– Бывает даже, они гноятся, – не без гордости объявила она. – Нет, дружок, нет, не следует старикам жить вместе с молодыми. Ты должен с разными людьми встречаться, а я тебе много чести не прибавлю.
«Но еще больше ты позоришь меня, находясь здесь», – подумал Симон.
В его распоряжении оставалось совсем немного времени, чтобы вжиться в новую роль – сыграть «выходца из народа, из семьи простых тружеников, достигшего всего исключительно благодаря личным достоинствам и прославившего свой родной департамент».
А для этого нужно было стереть воспоминания об отце-пьянице, поместить мать в достойную полубуржуазную обстановку, избавиться от брата-идиота.
Симон знал, что настоящее благополучного человека в глазах толпы важнее его прошлого и что удача заставляет забыть даже преступление. Немного ловкости в сочетании с уверенностью в себе – на собрании избирателей никто не крикнет ему из зала: «Небось ты не был такой гордый, когда отец твой валялся в луже», а вместо этого старики-крестьяне полушутливо-полурастроганно скажут: «Ах! Господин Лашом, знатный он был человек, отец-то ваш, шутник был; помнится, в базарные дни мы с ним, бывало, вместе душу отводили», – и сочтут за честь вспомнить об их давней дружбе.

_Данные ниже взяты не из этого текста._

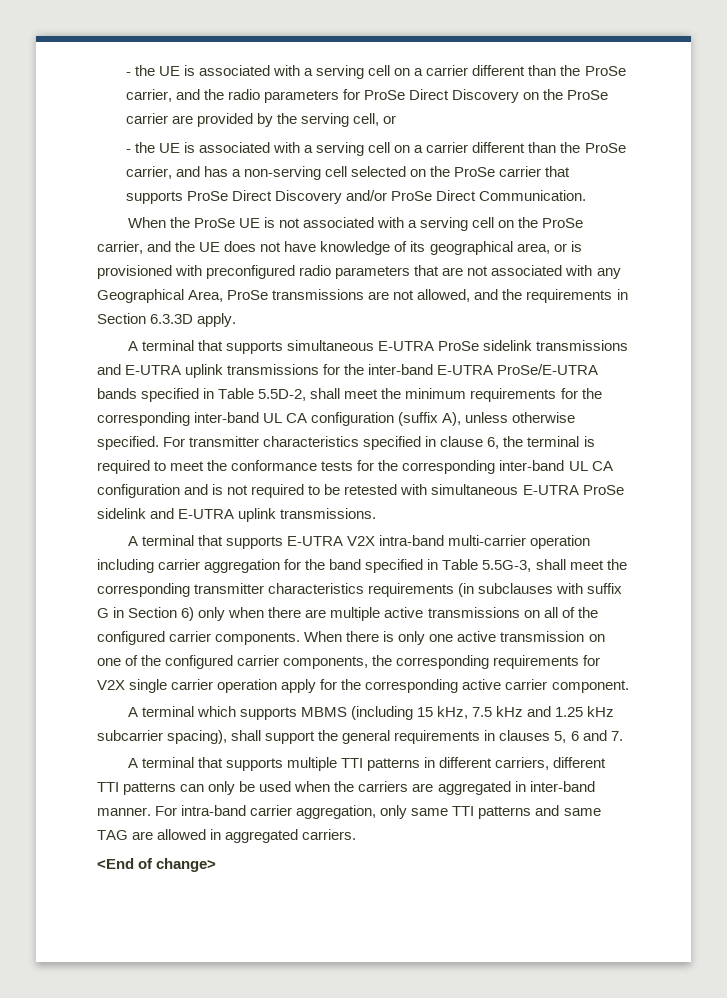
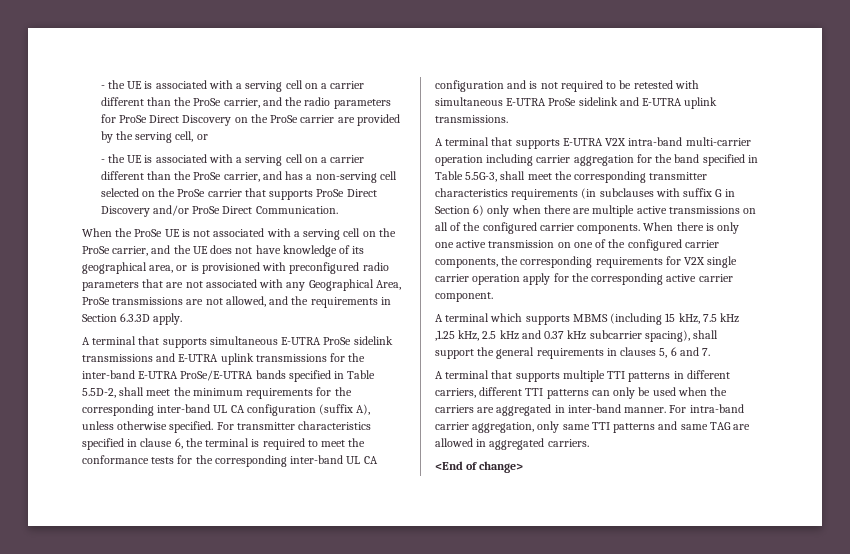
[527,706,584,717] and 1.25 -> [435,330,565,341] ,1.25 kHz, 2.5 kHz and 0.37

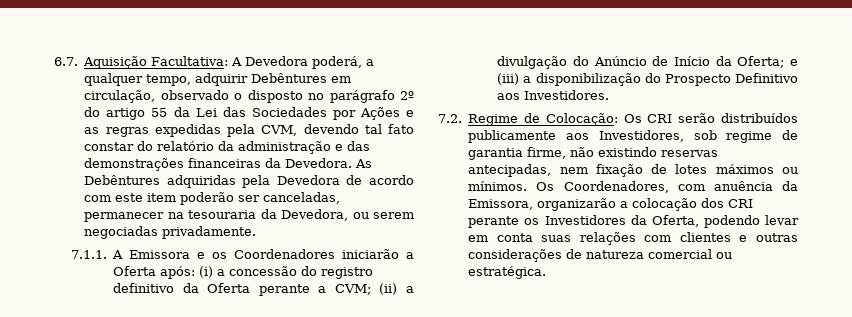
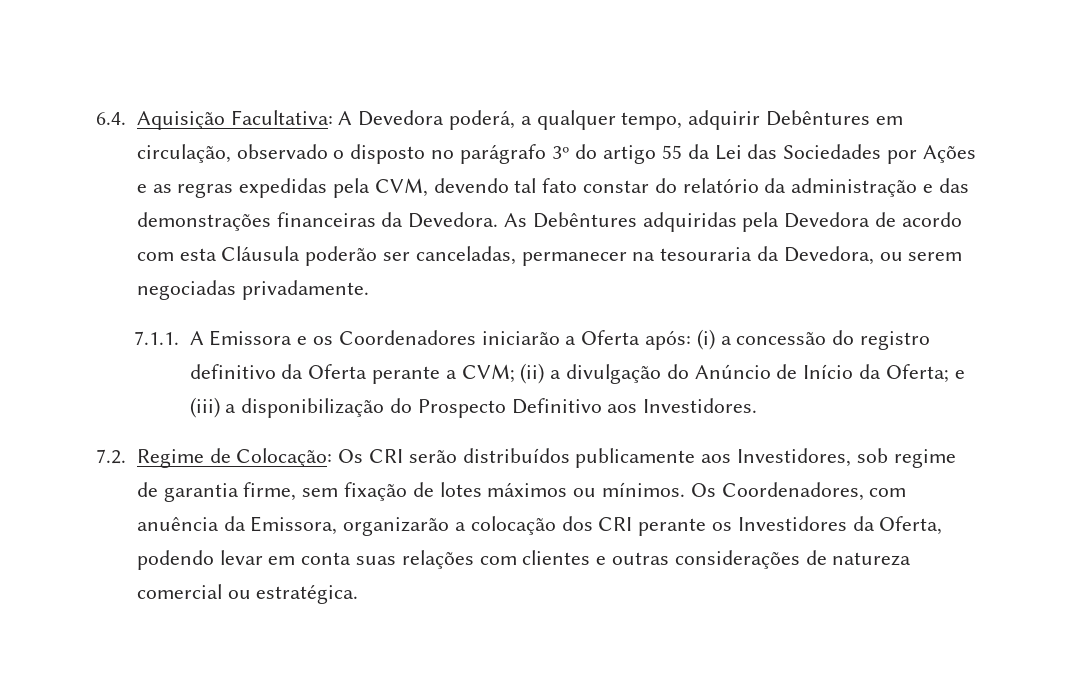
[54,57,78,66] 6.7. -> [96,112,126,125] 6.4.
[400,91,414,100] 2º -> [551,146,570,159] 3º
[115,193,177,202] este item -> [179,246,301,261] esta Cláusula
[570,147,719,157] [468,164,588,177] não existindo reservas antecipadas, nem -> [302,488,339,497] sem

А о калеке скажут, понизив голос: «Что ж, такое горе в каждой семье может случиться…» – потом и вообще перестанут вспоминать.
– Да и вообще, твоему бедному брату хорошо тут у нас. Ему, может, совсем плохо будет в другом-то месте, – сказала мамаша Лашом.
– Вот как раз, что до Луи…
Симон посмотрел вглубь комнаты: теперь идиот сидел, поджав ноги, высоко задрав колени, упершись подбородком в холодную аспидную доску, и, словно животное, чувствующее приближение беды, не сводил скошенных глаз с гостя.
Симон инстинктивно понизил голос, хотя брат и так не мог его понять.
– Самое лучшее для него, да и для всех, я думаю, было бы поместить его в городскую богадельню… Естественно, не для бедняков, – поспешил добавить Симон. – Я буду платить за его содержание, чтобы он имел все, что нужно, и ты сможешь навещать его, когда захочешь. И ты не будешь тогда так от него уставать…
Лицо мамаши Лашом выражало столько угрозы, в открытом глазу вспыхнул такой огонь, что Симон запнулся.
– Вон оно что! Вон оно что! А, ну да, ну да! – воскликнула старуха. – Выходит, теперь ты хочешь упрятать своего брата в богадельню! Вот чего ты надумал! Да я лучше бы задушила его собственными руками, чем выслушивать попреки, что позволила запихнуть своего ребенка в приют. Мало, что ли, я крест свой несла, чтобы все было как надо, так вот теперь, когда я совсем одна, его, значит, решили отобрать у меня. Вот оно что…
И она машинально принялась искать носовой платок, чтобы вытереть глаза, хотя и не плакала.
– Вот, выходит, и все, чем ты можешь отблагодарить? – продолжала она. – После всего, что для тебя сделали, что тебя выучили, когда другие парнишки в твоем возрасте уже вовсю работали, а отцу твоему пришлось даже батрака вместо тебя нанимать… при нашей-то бедности… тебе, значит, нынче за нас стыдно, нет, вы видали, тебе нынче за нас стыдно! Да я пойду и скажу им, пойду и скажу: «Вот он какой, ваш распрекрасный депутат. Глядите на него! Выбросил мать на улицу, а брата запихнул в богадельню». Да я повсюду афиши расклею, ясно тебе, и пусть они читают, кто ты такой есть!
Она кричала, не вставая с места, брызгая слюной, уперев руки в бока, а ее громадная отвислая грудь судорожно вздымалась.
Симон с ненавистью смотрел на эту массу жирных изношенных клеток, способную теперь исторгать лишь гной из язв, серу из ушей, сукровицу из глаз и все же пытавшуюся чинить препятствия его воле. И хотя эта наполовину сгнившая туша когда-то произвела его на свет, их ничто уже не соединяло – как ничто не соединяет дерево с пушистой плесенью, откуда вышел его росток.